我把耳朵贴在岩壁上,我一听见“阿克塞尔”,立即也答了一声“阿克塞尔”,然后等着。

……

“四十秒,”我叔父说,“这个词来回共用去四十秒,因此,传音一次为二十秒。音速每秒为一千零二十英尺,二十秒可传两万零四百英尺,也就是不到四英里。”

……

“四英里!”我喃喃地说。

……

“啊!这是能走到的,阿克塞尔!”

……

“我是该朝上走呢还是往下走?”

……

“往下走,我告诉你为什么要往下走。我们现在已走到一个很宽阔的地方,很多通道都能通到这里。你所在的那条通道也会把你带到这里来的,因为看来这里的所有裂缝、所有断面,都是由我们所在的这个大岩洞辐射出去的。站起来,走吧,必要时爬过来,从陡峭的斜坡上滑下来。在道路的尽头,我们正举着双臂迎接你呢。走吧,我的孩子,走吧!”

……

这一番话使我振作起来。

“再见,叔叔,”我叫道,“我走了,离开这个地方,路上我就不能跟您通话了!先说声再见吧!”

……

“再见,阿克塞尔,再见!”

……

这就是我听到的最后几个词。

这场通过地下岩壁、相距几英里进行的奇怪的谈话,就以这些令人充满希望的语言结束了。我做了祷告,向上帝感恩,因为在这无边无际的黑暗中,是上帝把我带到这个听音点的,也许这是我能听到我旅伴们声音的唯一地方。

用一些物理规律能很容易地解释这种令人诧异的声学效应。它是由通道的形状和岩石的传导性产生的。这种中间空间感觉不到的声传送现象,好多地方都有。我想起能观察到这种现象的一些地方来了,其中就有伦敦的圣保罗大教堂的内走廊;尤其是西西里的那些奇异的岩洞,那些靠近叙拉古的石牢,其中最神奇的一座石牢叫做德尼的耳朵。
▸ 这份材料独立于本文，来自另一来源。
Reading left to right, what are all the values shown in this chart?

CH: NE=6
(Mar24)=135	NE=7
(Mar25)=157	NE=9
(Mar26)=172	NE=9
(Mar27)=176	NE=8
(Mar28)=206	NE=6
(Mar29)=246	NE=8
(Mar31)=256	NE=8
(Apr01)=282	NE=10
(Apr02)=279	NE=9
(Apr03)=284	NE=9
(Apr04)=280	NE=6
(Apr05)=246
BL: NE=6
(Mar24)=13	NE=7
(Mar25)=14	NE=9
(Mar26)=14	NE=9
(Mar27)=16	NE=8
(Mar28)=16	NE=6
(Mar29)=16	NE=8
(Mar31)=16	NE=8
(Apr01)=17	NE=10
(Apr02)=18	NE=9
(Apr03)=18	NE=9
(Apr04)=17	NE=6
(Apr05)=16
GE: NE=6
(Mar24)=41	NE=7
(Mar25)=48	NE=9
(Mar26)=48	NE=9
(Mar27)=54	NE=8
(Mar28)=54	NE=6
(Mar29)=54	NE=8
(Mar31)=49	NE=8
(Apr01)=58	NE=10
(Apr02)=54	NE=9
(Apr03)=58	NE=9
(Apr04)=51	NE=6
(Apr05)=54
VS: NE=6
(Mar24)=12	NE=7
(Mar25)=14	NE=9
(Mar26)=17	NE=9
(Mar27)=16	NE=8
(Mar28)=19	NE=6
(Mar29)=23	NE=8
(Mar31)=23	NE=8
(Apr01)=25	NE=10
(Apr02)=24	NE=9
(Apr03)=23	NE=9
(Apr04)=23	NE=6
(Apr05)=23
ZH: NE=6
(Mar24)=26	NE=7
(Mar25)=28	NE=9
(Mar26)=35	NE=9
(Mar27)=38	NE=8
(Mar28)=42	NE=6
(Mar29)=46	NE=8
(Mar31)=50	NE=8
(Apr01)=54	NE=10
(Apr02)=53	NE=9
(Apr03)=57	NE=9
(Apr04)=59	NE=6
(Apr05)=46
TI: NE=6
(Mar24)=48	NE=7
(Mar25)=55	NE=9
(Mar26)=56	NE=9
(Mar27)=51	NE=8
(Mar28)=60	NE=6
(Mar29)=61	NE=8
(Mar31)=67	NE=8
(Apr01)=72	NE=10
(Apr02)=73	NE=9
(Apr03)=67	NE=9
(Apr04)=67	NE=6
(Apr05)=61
我回忆起这些事情来,我完全明白了,既然我叔父的声音能传到我这里,那就表明我们之间不存在任何障碍物。沿着这条传声的小道走,只要我还有力气,我一定会像那声音一样,走到我叔父那里。

于是我站起来了,与其说我在走,不如说我在爬。斜坡相当陡峭,我让自己滑下去。

不久,我下降的速度可怕地增长着,简直要像坠落了。我不再有力气让自己停下来。

突然间,我脚下没有地了。我发觉自己蹦跳着滚进一条表面凹凸不平的笔直的通道里——一口真正的井里。我的头撞在一块尖硬的岩石上,我失去了知觉。